■ Task to complete ■
Nothing in the records that follow should differ once you have copied them out.

====

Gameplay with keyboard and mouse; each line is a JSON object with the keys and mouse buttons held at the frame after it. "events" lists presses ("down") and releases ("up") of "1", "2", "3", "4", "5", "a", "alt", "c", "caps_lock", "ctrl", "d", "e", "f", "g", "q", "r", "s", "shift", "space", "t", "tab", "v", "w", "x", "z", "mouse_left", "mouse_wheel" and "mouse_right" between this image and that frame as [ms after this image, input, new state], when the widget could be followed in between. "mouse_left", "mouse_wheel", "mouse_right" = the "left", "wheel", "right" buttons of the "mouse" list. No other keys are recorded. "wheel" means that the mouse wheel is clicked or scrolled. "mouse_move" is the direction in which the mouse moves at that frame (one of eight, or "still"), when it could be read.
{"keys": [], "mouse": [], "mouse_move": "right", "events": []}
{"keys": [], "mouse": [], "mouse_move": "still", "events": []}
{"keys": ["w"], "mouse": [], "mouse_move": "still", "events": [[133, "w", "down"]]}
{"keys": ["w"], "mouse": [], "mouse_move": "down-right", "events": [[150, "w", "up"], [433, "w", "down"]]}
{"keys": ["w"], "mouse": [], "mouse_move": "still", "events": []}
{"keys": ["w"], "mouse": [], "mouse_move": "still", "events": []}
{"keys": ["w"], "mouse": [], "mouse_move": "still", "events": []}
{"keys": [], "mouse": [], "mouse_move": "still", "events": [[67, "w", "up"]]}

====

■ Exercise response ■
Gameplay with keyboard and mouse; each line is a JSON object with the keys and mouse buttons held at the frame after it. "events" lists presses ("down") and releases ("up") of "1", "2", "3", "4", "5", "a", "alt", "c", "caps_lock", "ctrl", "d", "e", "f", "g", "q", "r", "s", "shift", "space", "t", "tab", "v", "w", "x", "z", "mouse_left", "mouse_wheel" and "mouse_right" between this image and that frame as [ms after this image, input, new state], when the widget could be followed in between. "mouse_left", "mouse_wheel", "mouse_right" = the "left", "wheel", "right" buttons of the "mouse" list. No other keys are recorded. "wheel" means that the mouse wheel is clicked or scrolled. "mouse_move" is the direction in which the mouse moves at that frame (one of eight, or "still"), when it could be read.
{"keys": [], "mouse": [], "mouse_move": "right", "events": []}
{"keys": [], "mouse": [], "mouse_move": "still", "events": []}
{"keys": ["w"], "mouse": [], "mouse_move": "still", "events": [[133, "w", "down"]]}
{"keys": ["w"], "mouse": [], "mouse_move": "down-right", "events": [[150, "w", "up"], [433, "w", "down"]]}
{"keys": ["w"], "mouse": [], "mouse_move": "still", "events": []}
{"keys": ["w"], "mouse": [], "mouse_move": "still", "events": []}
{"keys": ["w"], "mouse": [], "mouse_move": "still", "events": []}
{"keys": [], "mouse": [], "mouse_move": "still", "events": [[67, "w", "up"]]}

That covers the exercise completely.